Presidente de Rusia atribuye ahora a islamistas radicales la autoría del ataque terrorista en una sala de conciertos

Vladímir Putin, presidente de Rusia, ha llegado a la conclusión de que los autores del ataque terrorista en una sala de conciertos cerca de Moscú fueron “islamistas radicales”. Anteriormente había ignorado las pruebas que relacionaban el ataque con el grupo Estado Islámico y trató de adjudicar la culpa a Ucrania. Sin embargo, el lunes aceptó que el grupo era responsable, pero que desea saber quién ordenó el ataque.

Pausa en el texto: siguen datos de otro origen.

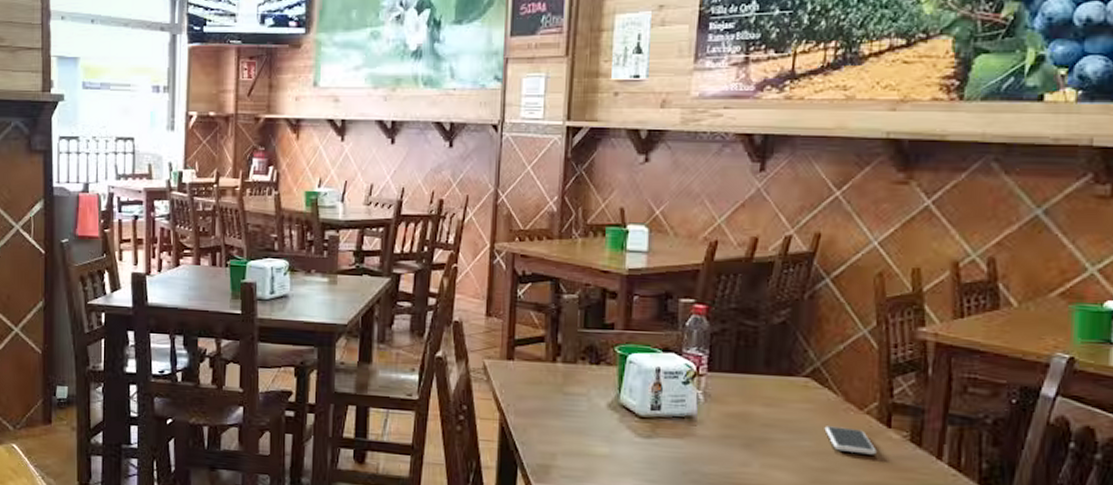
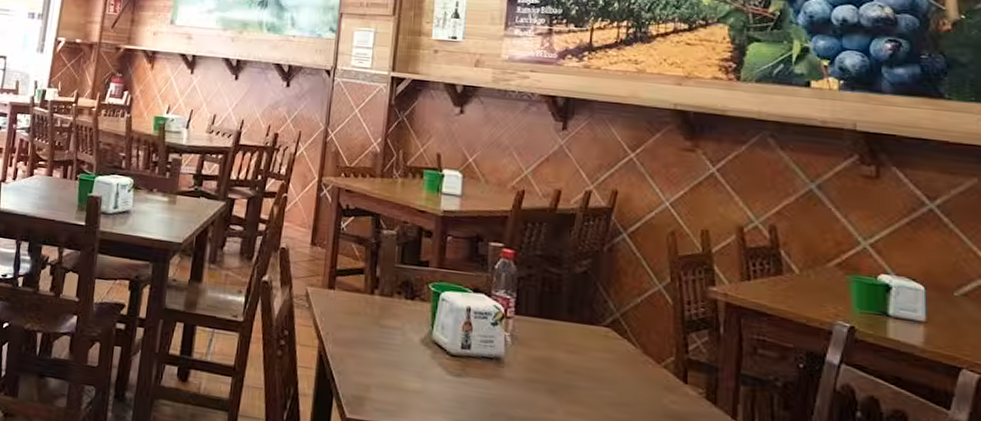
smartphone: present [824,426,877,455] -> none [624,377,674,410]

El pueblo ruso está de luto por las 139 personas que murieron la noche del viernes en Krasnogorsk, una ciudad cerca de la capital. Se trata del ataque más mortífero en Rusia en décadas. El grupo Estado Islámico se atribuyó la responsabilidad a las pocas horas. Sin embargo, los investigadores han estado examinando las pruebas y desean llegar a sus propias conclusiones.

El domingo, cuatro hombres oriundos de Tayikistán comparecieron ante el tribunal para enfrentar cargos de terrorismo. Tenían heridas y contusiones, además de otros signos de que habían sido golpeados. Las autoridades señalaron que también se había detenido a otros siete sospechosos.

Putin había dicho que los hombres armados fueron capturados cuando intentaban escapar a Ucrania. El lunes, el presidente se reunió con miembros de su consejo de seguridad. Dijo que saben quiénes perpetraron el crimen, pero desean averiguar quién se beneficia de este. Declaró: “Vemos que Estados Unidos, a través de varios canales, está tratando de convencer a sus satélites y otros países que, según su inteligencia, no hay rastros de la participación de Kiev en el ataque terrorista”.

Funcionarios de Estados Unidos desestimaron las declaraciones de Putin que señalaban a Ucrania y dijeron que “no hay relación”. Por su parte, líderes ucranianos han negado cualquier responsabilidad y aseguraron que Putin solo quiere culpar a otros.